My sister called me over to the computer to show me something.
Dictionary. The word: Enthusiasm.
The meaning: "absorbing or controlling possession of the mind by any interest or pursuit; lively interest."
Here's what sticks out about this word.
The original meaning:
1570–80; < Late Latin enthūsiasmus < Greek enthousiasmós, equivalent to enthousí: "possession by a god, having a god within, god-possessing."
Does that get you like it got me?
To be enthusiastic about something is the equivalent of being possessed, consumed by God.
If we have the Holy Spirit within us, we are possessed by God and His Spirit within us.
If we are possessed by God's Spirit, our lives should be lived enthusiastically. In every moment. In every season. High and low. Good and bad.
If we're not approaching life with excitement, joy and enthusiasm...what are we doing?
We need to seize every moment we're given. Taking it to the fullest opportunity fulfillment level possible.
I've recently found the freedom of being myself around other people. I've lived my entire life hiding beneath a mask and pretending to be something and someone I'm not. I'm not this quiet, shy, timid girl that most people would describe me as. I'm loud, fun, crazy, weird, and absolutely nuts. The other night we had a bunch of people over and I was hanging around my sister and her boyfriend, and for the first time in my life, I was completely comfortable being myself. Making animal noises. Stupid jokes. Sharing my insights. Telling my stories. Poking playful verbal banter and sarcasm that I have always kept in my mind. Completely myself. And it was enough to be me. Just Kasey. No masks. No hiding.

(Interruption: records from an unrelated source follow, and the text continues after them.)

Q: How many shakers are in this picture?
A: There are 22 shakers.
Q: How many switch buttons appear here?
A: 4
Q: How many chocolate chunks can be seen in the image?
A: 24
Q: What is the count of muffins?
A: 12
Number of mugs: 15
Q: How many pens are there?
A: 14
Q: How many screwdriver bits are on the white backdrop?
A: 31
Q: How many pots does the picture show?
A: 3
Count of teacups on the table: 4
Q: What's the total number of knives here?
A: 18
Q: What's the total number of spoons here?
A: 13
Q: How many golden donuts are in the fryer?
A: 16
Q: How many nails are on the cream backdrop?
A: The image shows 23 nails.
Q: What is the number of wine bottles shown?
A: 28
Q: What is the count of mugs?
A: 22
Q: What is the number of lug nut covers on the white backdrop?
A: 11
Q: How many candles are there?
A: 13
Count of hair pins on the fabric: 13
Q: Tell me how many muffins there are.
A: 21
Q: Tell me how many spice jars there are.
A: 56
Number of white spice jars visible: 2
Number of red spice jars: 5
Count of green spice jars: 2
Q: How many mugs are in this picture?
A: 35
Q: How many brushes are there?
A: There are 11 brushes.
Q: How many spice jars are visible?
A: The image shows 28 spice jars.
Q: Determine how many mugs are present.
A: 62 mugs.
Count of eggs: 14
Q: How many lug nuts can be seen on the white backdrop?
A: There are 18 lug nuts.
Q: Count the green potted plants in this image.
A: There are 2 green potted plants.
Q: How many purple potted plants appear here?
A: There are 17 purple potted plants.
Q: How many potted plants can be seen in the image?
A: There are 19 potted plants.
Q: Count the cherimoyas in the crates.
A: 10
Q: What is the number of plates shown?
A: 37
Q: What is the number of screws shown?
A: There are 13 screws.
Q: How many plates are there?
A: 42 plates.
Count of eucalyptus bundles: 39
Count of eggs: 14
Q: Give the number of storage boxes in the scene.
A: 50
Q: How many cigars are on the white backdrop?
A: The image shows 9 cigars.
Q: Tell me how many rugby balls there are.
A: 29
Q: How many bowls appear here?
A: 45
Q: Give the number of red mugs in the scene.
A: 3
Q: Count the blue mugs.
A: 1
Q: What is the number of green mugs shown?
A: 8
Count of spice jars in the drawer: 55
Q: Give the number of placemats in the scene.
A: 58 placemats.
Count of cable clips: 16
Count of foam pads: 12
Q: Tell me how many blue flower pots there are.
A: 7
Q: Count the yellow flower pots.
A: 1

I've decided that life is too short to hide behind a mask.
I have the God of the Universe living inside of me. Passion and zeal for Him consumes my heart. I am possessed by His Spirit. Each day needs to be a new adventure, full of enthusiasm for His Name and for this life He has given me.
When I gave my life to Jesus and told Him that I would follow Him wherever He wanted to take me, I meant it. No matter how hard, uncomfortable or homesick I get...I will follow Jesus wherever He takes me. And He has brought me back to Colorado for this season. I want to make the most of it. I know He has things planned out for me here, and people that need to be exposed to the Jesus inside of me and everything that He has done in my heart and life this past year. I'm going to look at the next two months with enthusiasm and anticipation for what God has for me here. And then I get to go home. Until then, I will live content and at peace with where He has me.
I might feel alone here. But God is with me each day. His hand in mine. And He reminds me everyday when He paints the most glorious sunsets. He is the perfect Romancer.